Request = Could you retype the listing below from the line containing "Investment Firms Short" through the line containing "What is the", leaving out any pictures?

Material shown =
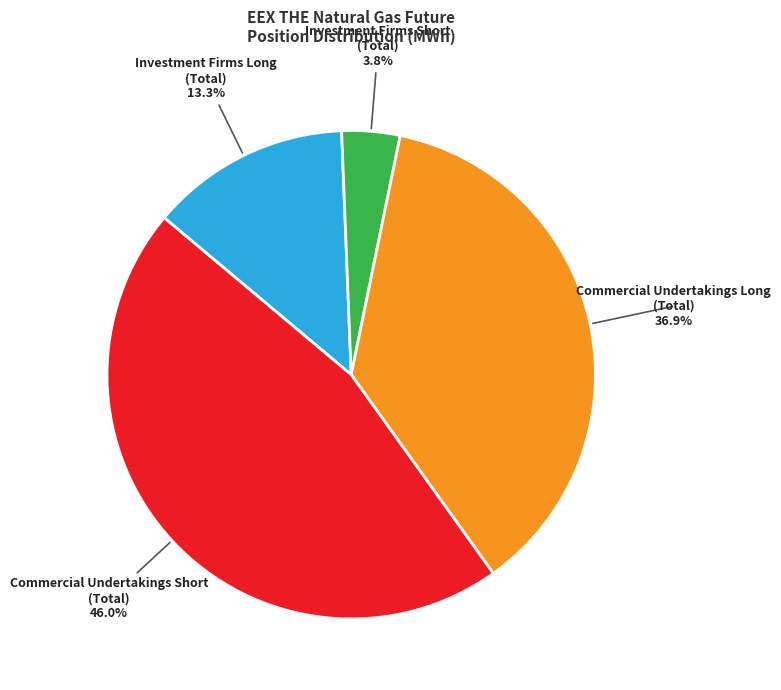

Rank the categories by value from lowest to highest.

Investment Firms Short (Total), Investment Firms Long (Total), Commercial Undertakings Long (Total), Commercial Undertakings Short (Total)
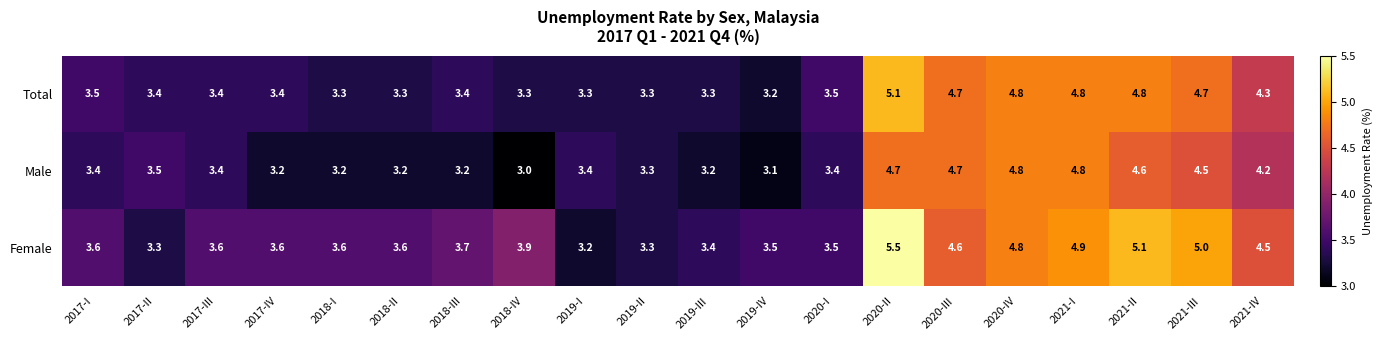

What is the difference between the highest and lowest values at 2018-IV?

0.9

...

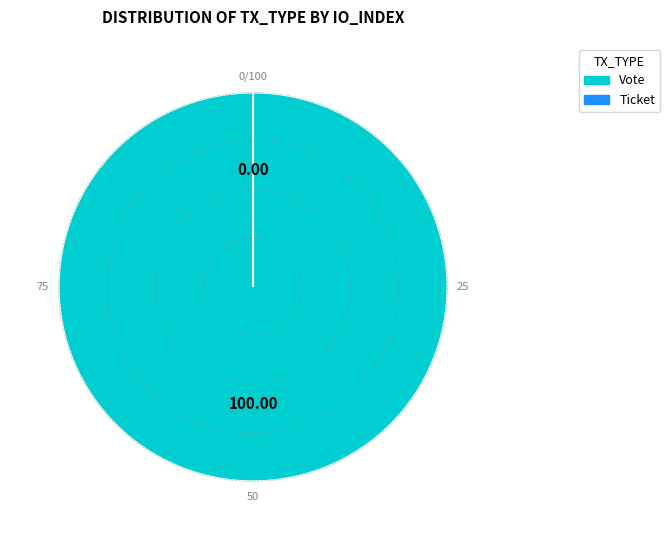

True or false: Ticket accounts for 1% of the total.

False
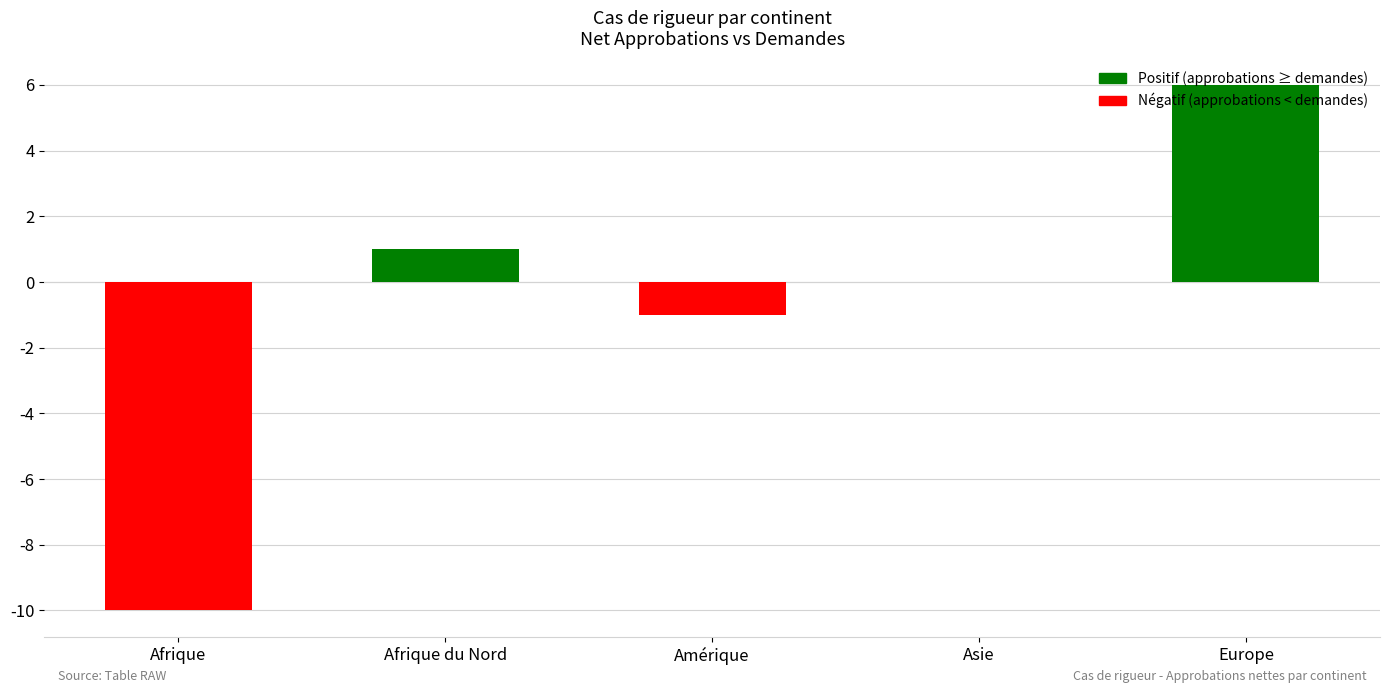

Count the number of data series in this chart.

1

Answer space =
Investment Firms Short (Total), Investment Firms Long (Total), Commercial Undertakings Long (Total), Commercial Undertakings Short (Total)

What is the difference between the highest and lowest values at 2018-IV?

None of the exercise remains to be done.